Valéry Giscard d’Estaing : Ce système concerte toutes les entreprises installées en Auvergne, employant au moins 500 personnes qui embaucheront un salarié supplémentaire avec un contrat à durée indéterminée et un salaire compris entre le SMIC et environ 133 % du SMIC. Comme charges salariales, l’entreprise ne supportera que 10 % du montant du salaire, soit 660 France par mois. Le supplément de charge, déjà partiellement réduit par l’URSSAF, sera allégé par l’aide du Conseil régional.

Toutes les professions seront concernées, y compris pour la première fois les activités commerciales, sous réserve qu’elles aient une surface inférieure à 300 mètres carrés. Aucune condition d’âge ne sera imposée car il ne faut pas faire de discrimination entre les demandeurs d’emploi en fonction de leur âge ! Ce système vise à créer, en deux ans, 2 000 emplois productifs qui devront être harmonieusement répartis sur le territoire régional. Le montant de l’aide par emploi sera de 26 400 francs sur deux ans.

La Montagne : Si le système a le succès escompté, comptez-vous l'étendre ?

Valéry Giscard d’Estaing : Il rentrera en vigueur très vite, dès le 15 octobre, si, comme je l’espère, il est approuvé lundi prochain au cours de la session du Conseil régional. Celui-ci gérera directement le dispositif au moyen d’une cellule composée de deux personnes seulement. Nous publierons des comptes rendus périodiques pour évaluer si sa mise en œuvre se traduit effectivement par des créations d’emplois supplémentaires. En fonction de la vie du système, nous examinerons s’il y a lieu de modifier le plafond fixé au départ à trois emplois maximum par entreprise, ou même de dépasser l’objectif des 2 000 emplois.

La Montagne :  Pensez-vous qu’une telle formule puisse connaître une application sur le plan national ?

Valéry Giscard d’Estaing : Nous ne pouvons accepter le maintien du nombre de chômeur actuel. Par rapport au reste de la France, l’Auvergne a connu une légère amélioration, avec une petite réduction du chômage d’une année sur l’autre.

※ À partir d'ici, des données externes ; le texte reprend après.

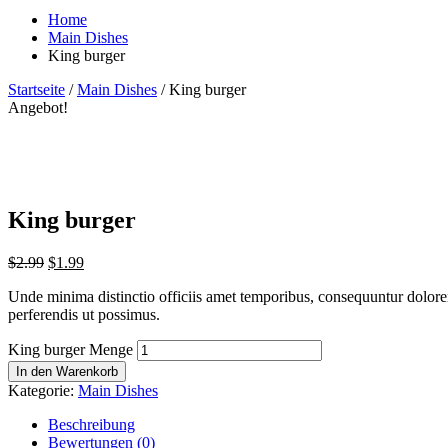
Home
Main Dishes
King burger
Startseite
/
Main Dishes
/ King burger
Angebot!
King burger
$
2.99
$
1.99
Unde minima distinctio officiis amet temporibus, consequuntur dolorem
perferendis ut possimus.
King burger Menge
In den Warenkorb
Kategorie:
Main Dishes
Beschreibung
Bewertungen (0)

Néanmoins, nous conservons actuellement 58 000 chômeurs. Ce chiffre représenterait la population de la deuxième ville de la région après Clermont-Ferrand ! Le dispositif que nous proposons est novateur et nous serons la seule région de France à l’appliquer. Mais nous voulons aussi apporter à travers lui, la démonstration spécifique que la réduction des charges sociales est l’élément décisif dans la lutte contre le chômage.

La Montagne : Davantage que la réduction du temps de travail ?

Valéry Giscard d’Estaing : Oui ! Qu’il y ait des opérations visant à définir un meilleur partage entre le temps du travail et le temps des loisirs, c’est tout à fait normal, mais cela n’a rien à voir avec la diminution du chômage. On ne réduira le chômage qu’en créant de nouveaux emplois compétitifs et on ne peut rendre ces emplois compétitifs qu’en baissant les charges. Toutes les études montrent que le problème central pour la diminution du chômage en France, c’est celui des charges qui pèsent sur le travail salarié. La réduction de la durée du temps du travail à rémunération constante conduit à une augmentation du coût unitaire salarial qui n’a jamais permis de créer des emplois. Aussi je souhaiterais qu’aujourd’hui, à la réunion de Matignon, les partenaires sociaux regardent ce qui peut être fait raisonnablement en direction de la réduction des charges pesant sur les bas salaires.

La Montagne : Qu’ils s’inspirent de votre exemple ?

Valéry Giscard d’Estaing : Si, au lieu de multiplier des mesures peu efficaces on avait fait ce que nous proposons pour l’Auvergne, cela aurait coûté moins cher et on aurait eu des résultats beaucoup plus importants sur la création d’emplois. Nous proposerons, en effet, l’extension de l’expérience auvergnate au niveau national, pour qu’elle puisse servir de référence à une politique de l’emploi.

La Montagne : Comment situez-vous votre expérience par rapport aux emplois-jeunes qui font l’objet d’une loi en cours d’examen ?

Valéry Giscard d’Estaing : Sur le projet de loi, j’ai émis un vote d’abstention à l’Assemblée nationale. Je n’ai pas voulu voter contre ce texte parce que le gouvernement a fini par accepter un amendement important sur le financement de l’apprentissage. Dans cette loi, il s’agit d’emplois créés dans le secteur public ou associatif, non productif. Souvenez-vous que dans ses annonces électorales le gouvernement avait pris aussi des engagements pour la création d’emplois dans le secteur productif. Il n’a rien fait, jusqu’à présent dans ce domaine. Eh bien nous, nous prenons l’initiative et nous montrons ce qui peut être fais dans le secteur productif. Je souhaite ardemment que cela puisse répondre à l’attende de nombreux demandeurs d’emplois.